Don't settle for mediocre. Don't settle for being in the range of 21% to 50%. You don't have to do this. You may choose to do this because you want to put your time into other things. That is legitimate. But do not attempt to represent a movement or whatever it is you believe in strongly if you take this attitude.
The best way to climb up the pyramid of performance is to start right where you are. Your task is to become a servant. You must become helpful. You must decide who it is you can help, and then you must dedicate your efforts to becoming a superior performer in this particular range of performance. You want to help other people do a better job, and to do this, you have to do a better job. As you improve, your range of influence will increase. As your range of influence increases, you will by definition move up the pyramid of performance. The remnant will tell you how good you are. The people who become dependent on you will determine how good you are. You may want to be a chief, but to do this, you had better have Indians.
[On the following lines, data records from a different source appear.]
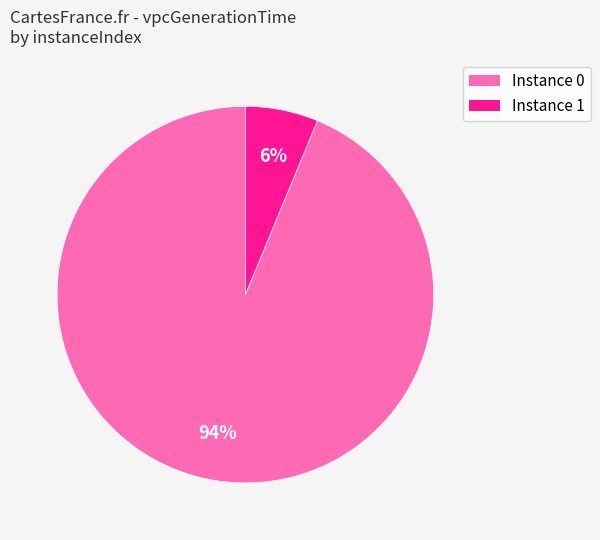

To the nearest percent, what is the combined percentage of Instance 1 and Instance 0?

100%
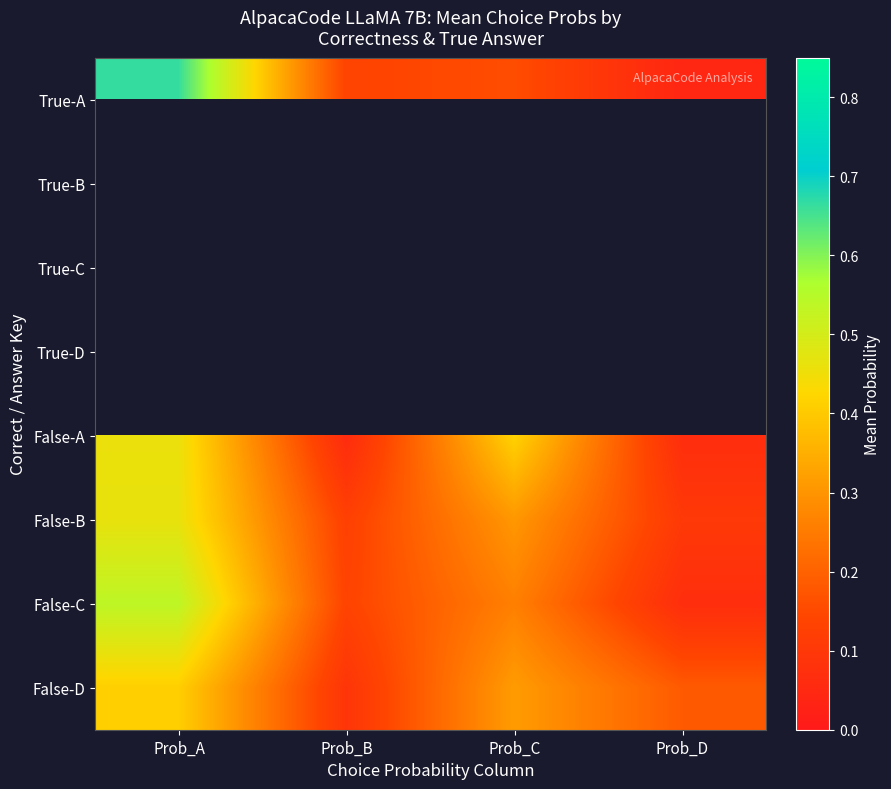

Where is False-D nearest to the value 0?

Prob_B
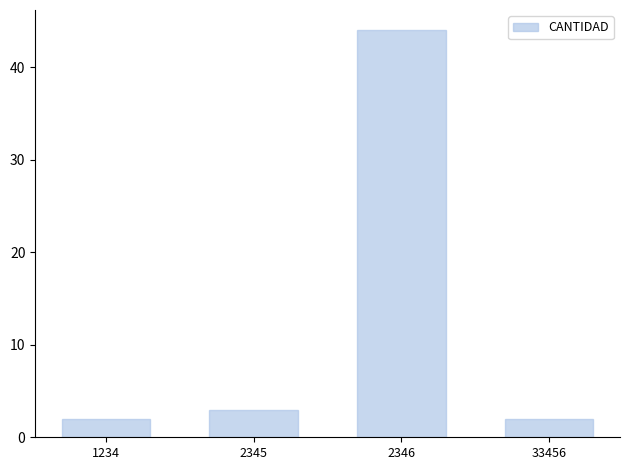

Which has a higher value, 1234 or 2345?

2345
In the field of ideas, there has never been a time in history that is more ideal. The Internet has changed our world, and it has opened the world to almost anybody with talent. It has also opened the world to millions of people whose talents are minimal, whose dedication is minimal, and who do not believe in the three T's.
CONCLUSION
Woody Allen is correct: 80% of success is just showing up. Show up every day or at least every week. Let people set their clocks or calendars by your self-discipline in showing up. Do this long enough, and you will get into the top 20%.
Then live to age 80. You will make it into the top 5%.